> PROBLEM DESCRIPTION
The data below should be repeated exactly and in full.

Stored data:
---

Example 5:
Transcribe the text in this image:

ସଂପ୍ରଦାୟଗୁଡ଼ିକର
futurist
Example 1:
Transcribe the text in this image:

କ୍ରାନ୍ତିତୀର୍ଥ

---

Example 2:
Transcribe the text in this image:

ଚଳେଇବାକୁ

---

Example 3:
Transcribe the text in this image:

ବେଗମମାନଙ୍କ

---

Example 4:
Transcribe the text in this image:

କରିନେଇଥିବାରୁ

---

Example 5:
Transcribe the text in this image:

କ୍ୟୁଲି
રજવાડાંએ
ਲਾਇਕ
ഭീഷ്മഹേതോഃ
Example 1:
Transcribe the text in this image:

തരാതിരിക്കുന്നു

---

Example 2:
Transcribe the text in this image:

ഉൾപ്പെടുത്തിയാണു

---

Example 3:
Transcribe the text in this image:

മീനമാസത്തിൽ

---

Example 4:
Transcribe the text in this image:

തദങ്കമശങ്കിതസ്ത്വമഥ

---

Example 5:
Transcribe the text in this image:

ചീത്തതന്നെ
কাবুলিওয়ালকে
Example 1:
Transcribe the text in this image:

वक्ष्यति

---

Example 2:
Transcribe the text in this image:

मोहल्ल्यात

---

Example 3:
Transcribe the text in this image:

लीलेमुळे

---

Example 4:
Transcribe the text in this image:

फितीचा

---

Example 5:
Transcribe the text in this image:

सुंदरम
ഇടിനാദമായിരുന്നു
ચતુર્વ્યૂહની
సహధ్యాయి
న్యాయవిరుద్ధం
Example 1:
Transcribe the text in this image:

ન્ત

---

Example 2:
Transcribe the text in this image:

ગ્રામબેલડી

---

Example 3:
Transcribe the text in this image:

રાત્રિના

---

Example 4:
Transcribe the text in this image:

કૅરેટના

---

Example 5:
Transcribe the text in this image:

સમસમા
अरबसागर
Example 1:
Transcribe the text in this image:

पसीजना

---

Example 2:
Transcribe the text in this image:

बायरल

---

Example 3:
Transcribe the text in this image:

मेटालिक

> TASK OUTPUT
---

Example 5:
Transcribe the text in this image:

ସଂପ୍ରଦାୟଗୁଡ଼ିକର
futurist
Example 1:
Transcribe the text in this image:

କ୍ରାନ୍ତିତୀର୍ଥ

---

Example 2:
Transcribe the text in this image:

ଚଳେଇବାକୁ

---

Example 3:
Transcribe the text in this image:

ବେଗମମାନଙ୍କ

---

Example 4:
Transcribe the text in this image:

କରିନେଇଥିବାରୁ

---

Example 5:
Transcribe the text in this image:

କ୍ୟୁଲି
રજવાડાંએ
ਲਾਇਕ
ഭീഷ്മഹേതോഃ
Example 1:
Transcribe the text in this image:

തരാതിരിക്കുന്നു

---

Example 2:
Transcribe the text in this image:

ഉൾപ്പെടുത്തിയാണു

---

Example 3:
Transcribe the text in this image:

മീനമാസത്തിൽ

---

Example 4:
Transcribe the text in this image:

തദങ്കമശങ്കിതസ്ത്വമഥ

---

Example 5:
Transcribe the text in this image:

ചീത്തതന്നെ
কাবুলিওয়ালকে
Example 1:
Transcribe the text in this image:

वक्ष्यति

---

Example 2:
Transcribe the text in this image:

मोहल्ल्यात

---

Example 3:
Transcribe the text in this image:

लीलेमुळे

---

Example 4:
Transcribe the text in this image:

फितीचा

---

Example 5:
Transcribe the text in this image:

सुंदरम
ഇടിനാദമായിരുന്നു
ચતુર્વ્યૂહની
సహధ్యాయి
న్యాయవిరుద్ధం
Example 1:
Transcribe the text in this image:

ન્ત

---

Example 2:
Transcribe the text in this image:

ગ્રામબેલડી

---

Example 3:
Transcribe the text in this image:

રાત્રિના

---

Example 4:
Transcribe the text in this image:

કૅરેટના

---

Example 5:
Transcribe the text in this image:

સમસમા
अरबसागर
Example 1:
Transcribe the text in this image:

पसीजना

---

Example 2:
Transcribe the text in this image:

बायरल

---

Example 3:
Transcribe the text in this image:

मेटालिक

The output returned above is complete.